NVIDIA Dynamo vs Triton Inference Server: what changed for agent inference
NVIDIA released Dynamo — an open-source inference framework created specifically for LLMs, reasoning models, and agentic systems. Unlike Triton Inference…
AI-processed from Habr AI; edited by Hamidun News
NVIDIA released Dynamo — an open-source inference framework specifically designed for LLMs, reasoning models, and agentic systems. This is the company's response to the fundamental shift in load patterns brought about by AI agents in 2025–2026.
Why Triton no longer handles agents well
Triton Inference Server became the industry standard for inference across a wide variety of models — from computer vision to large language models. However, its architecture was built for a classical scenario: one request, one response, a fixed sequence of steps.
Modern agentic systems are fundamentally different. Within a single task, they execute numerous sequential and parallel calls to models and tools. An agent can call a model dozens of times in seconds, switching between planning, execution, and result verification. Triton was not designed for this: its optimizations target single requests with predictable load patterns.
What NVIDIA Dynamo can do
Dynamo was designed from the ground up for agentic inference requirements. The key innovation is KV-cache routing: the framework tracks the distribution of KV blocks across GPU nodes and directs incoming requests to nodes where the required cache already exists. This eliminates redundant computations when working with shared prefixes — system prompts, conversation history, baseline task context.
The fundamental difference in approach:
- Triton: load balancing based on computational power of nodes
- Dynamo: load balancing based on KV-cache state considering request context
- Support for LLMs, reasoning models, and agentic pipelines
- Open-source code, available for self-hosted deployment
For agentic pipelines where a single system prompt is used across hundreds of parallel calls, this provides tangible gains in latency and compute cost.
How this changes agentic system design
Practical analysis shows: Dynamo changes not only performance, but also architectural decisions when designing agentic systems. If previously the inference layer was effectively transparent — took a request, returned an answer — now it becomes an active participant in orchestration.
This is especially important for systems where agents work in parallel: proper routing allows grouping requests with similar context onto the same nodes, transforming KV-cache from a passive buffer into a tool for optimizing the entire pipeline.
For teams already running Triton in production, the transition is non-trivial: Dynamo offers a different deployment model and different node management logic. However, for new projects where agentic scenarios are built from the ground up, the framework becomes the logical choice.
What this means
The emergence of NVIDIA Dynamo marks an important shift: inference infrastructure can no longer be optimized solely for single requests. Agentic systems require frameworks that are aware of cache state and patterns of parallel calls — and Dynamo became one of the first open-source answers to this demand.

#### Data for analysis:
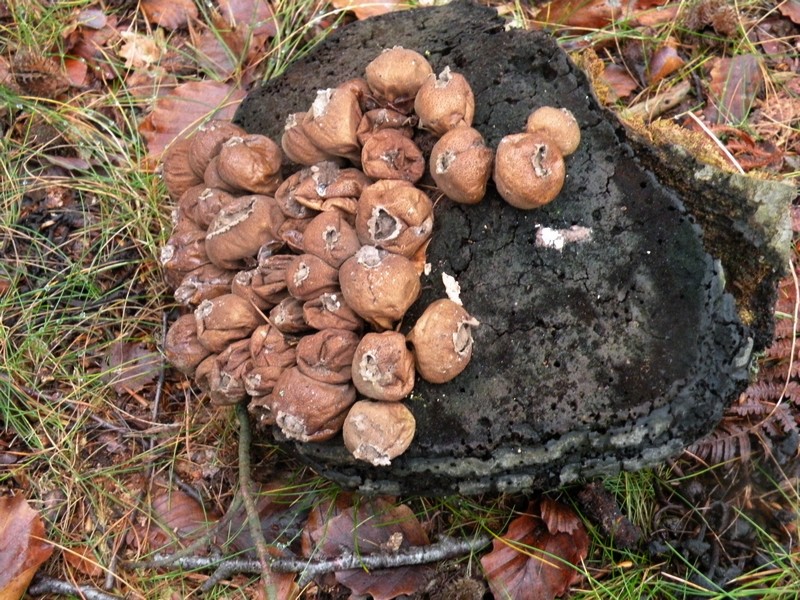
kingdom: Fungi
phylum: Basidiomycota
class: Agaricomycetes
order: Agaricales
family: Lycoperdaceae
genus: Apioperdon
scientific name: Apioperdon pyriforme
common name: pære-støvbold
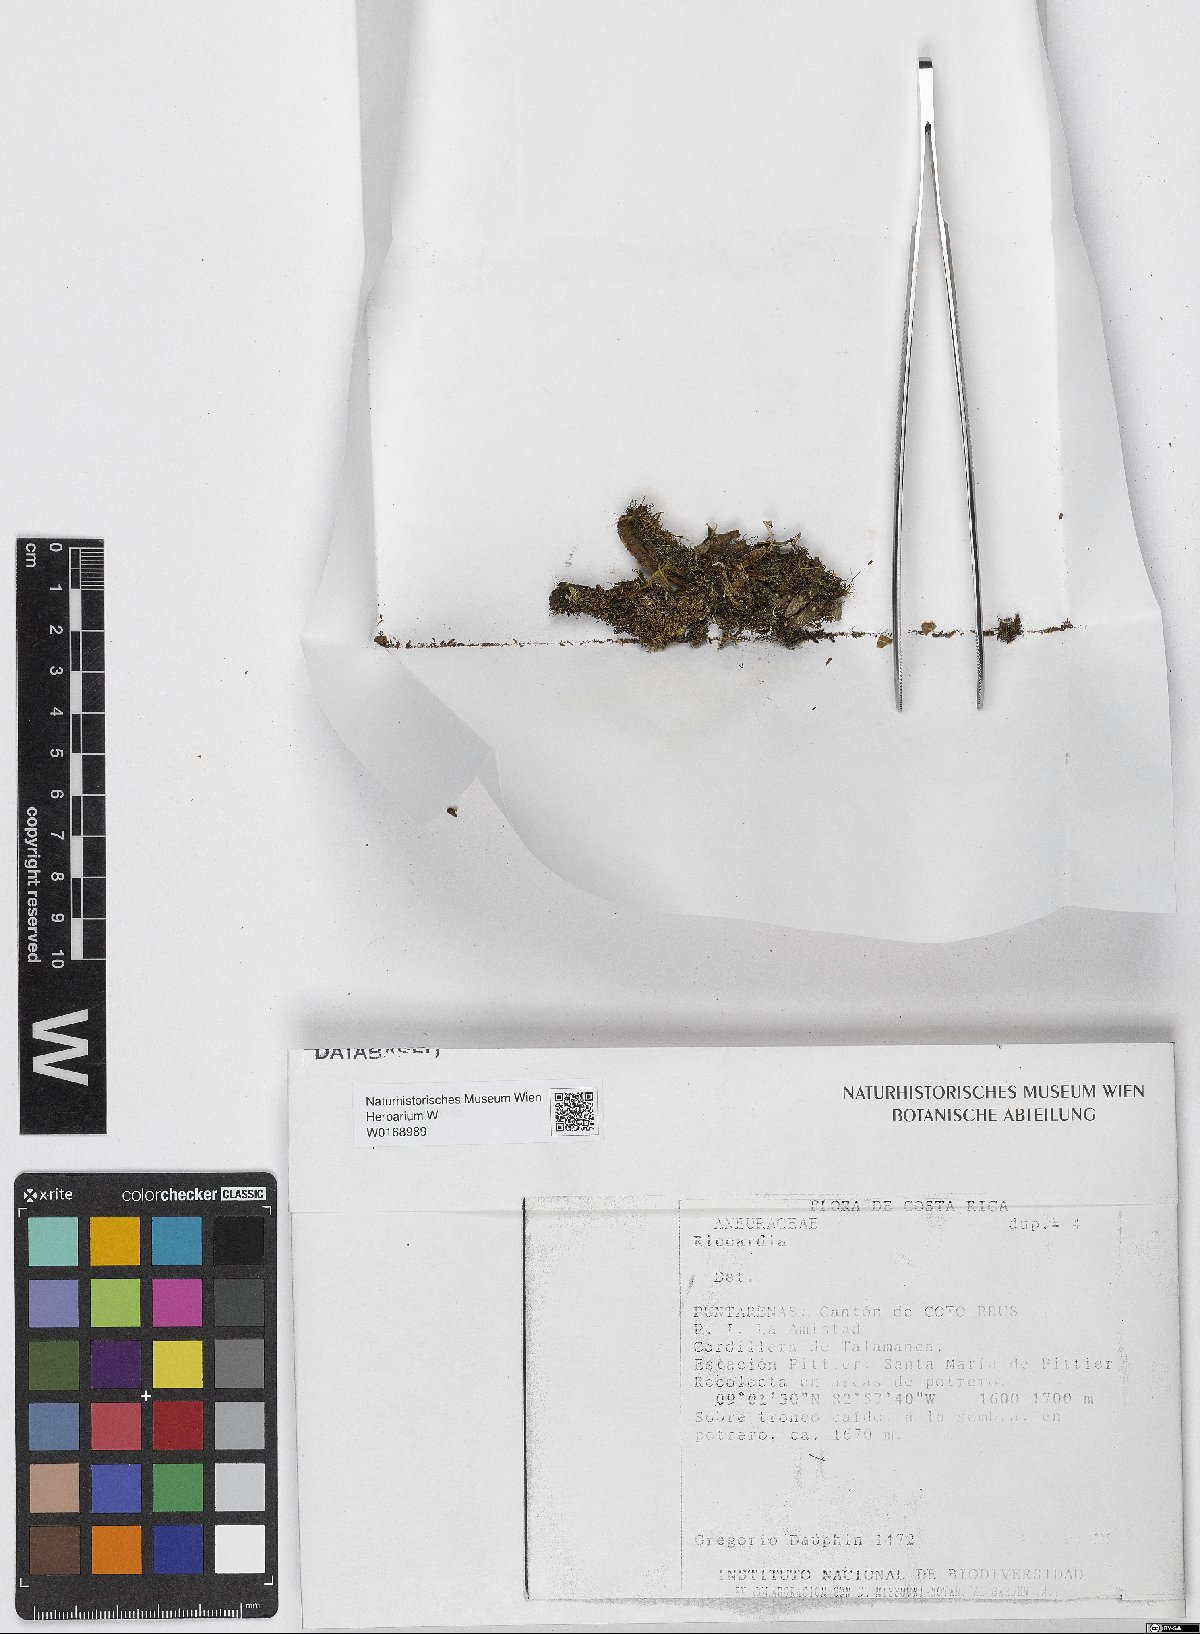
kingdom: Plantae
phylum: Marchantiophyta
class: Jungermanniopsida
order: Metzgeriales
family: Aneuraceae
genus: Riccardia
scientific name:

#### Task directions:
Translate this sentence from the article on NVIDIA Dynamo into Spanish: "Dynamo was designed from the ground up for agentic inference requirements."

#### Answer to this exercise:
Dynamo fue diseñado desde cero para los requisitos de la inferencia agéntica.